B-cell lymphomas, particularly diffuse large B-cell lymphoma (DLBCL) and follicular lymphoma (FL), are the most common intestinal lymphomas. The histological type can be distinguished based on the site and endoscopic findings. DLBCL is often found in the ileocecum and is frequently classified as ulcerative or polypoid. Considering the risk of perforation during chemotherapy, surgical treatment can be considered in patients with intestinal DLBCL. FL is usually detected endoscopically as multiple white nodules in the second portion of the duodenum, and the watch-and-wait approach is mostly adequate because of the indolent clinical course of the condition. Mucosa-associated lymphoid tissue (MALT) lymphoma often involves the rectum, and its treatment is diverse, including endoscopic resection. Immunoproliferative small-intestinal disease (IPSID) is a subtype of gastrointestinal MALT lymphoma. Mantle cell lymphoma (MCL) is typically found as multiple lymphomatous polyposis and is classified as a low-grade B-cell lymphoma, including FL and MALT lymphoma.

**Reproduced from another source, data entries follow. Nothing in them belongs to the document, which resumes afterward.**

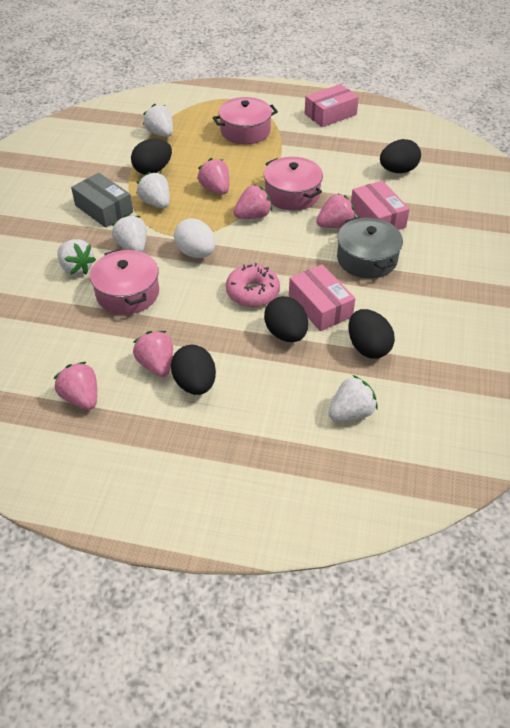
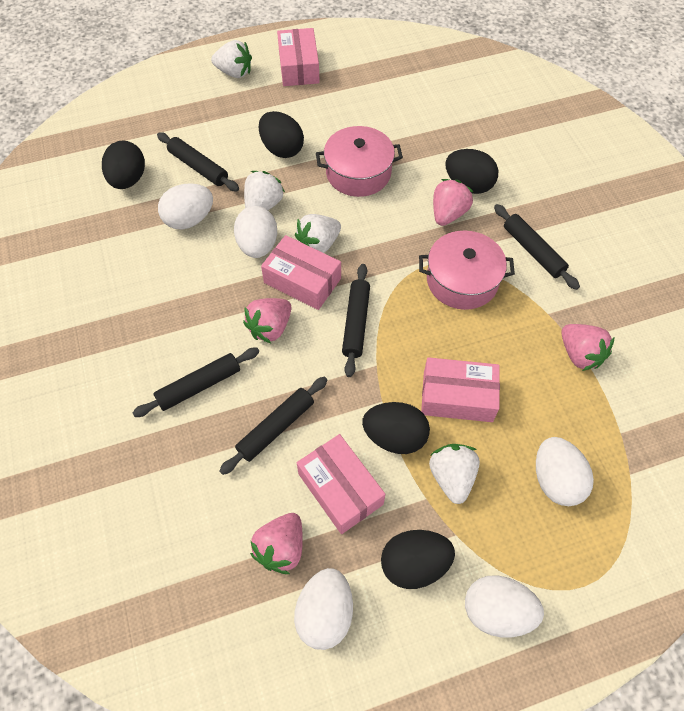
black rolling pin: 0 -> 5
grey box: 1 -> 0
grey pot: 1 -> 0
pink box: 3 -> 4
pink donut: 1 -> 0
pink pot: 3 -> 2
pink strawberry: 5 -> 4
white egg: 1 -> 5
white strawberry: 5 -> 4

It is important to distinguish MCL from both FL and MALT lymphomas because the aggressive clinical course of the former necessitates different management strategies. Intestinal T-cell lymphomas have been partially renamed in the latest WHO 5th edition. If there is a case of iatrogenic immunodeficiency, the possibility of an Epstein-Barr virus-positive mucocutaneous ulcer needs to be considered as a diagnosis, and the condition is characterized by spontaneous remission after immunosuppression reduction or discontinuation.